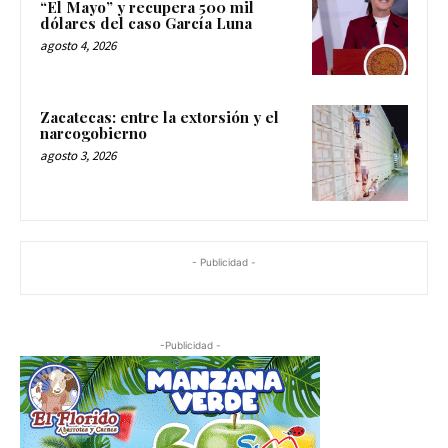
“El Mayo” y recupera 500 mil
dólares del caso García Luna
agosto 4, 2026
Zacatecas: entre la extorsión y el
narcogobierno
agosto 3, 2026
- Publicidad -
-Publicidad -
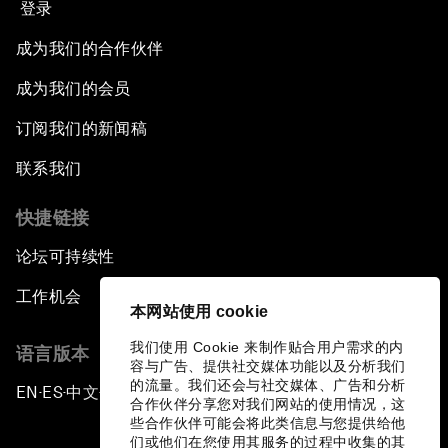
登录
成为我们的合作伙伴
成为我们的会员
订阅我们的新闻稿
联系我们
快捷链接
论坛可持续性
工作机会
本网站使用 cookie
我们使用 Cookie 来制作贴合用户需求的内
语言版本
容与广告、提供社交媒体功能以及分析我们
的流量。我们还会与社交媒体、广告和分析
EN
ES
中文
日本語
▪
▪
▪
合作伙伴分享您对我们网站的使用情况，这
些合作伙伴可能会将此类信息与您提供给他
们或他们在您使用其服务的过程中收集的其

○ ○ ○ ○

ASSIGNMENT: Transcribe all of the material exactly and leave out its pictures.

WRITTEN SOLUTION:
“El Mayo” y recupera 500 mil
dólares del caso García Luna
agosto 4, 2026
Zacatecas: entre la extorsión y el
narcogobierno
agosto 3, 2026
- Publicidad -
-Publicidad -
登录
成为我们的合作伙伴
成为我们的会员
订阅我们的新闻稿
联系我们
快捷链接
论坛可持续性
工作机会
本网站使用 cookie
我们使用 Cookie 来制作贴合用户需求的内
语言版本
容与广告、提供社交媒体功能以及分析我们
的流量。我们还会与社交媒体、广告和分析
EN
ES
中文
日本語
▪
▪
▪
合作伙伴分享您对我们网站的使用情况，这
些合作伙伴可能会将此类信息与您提供给他
们或他们在您使用其服务的过程中收集的其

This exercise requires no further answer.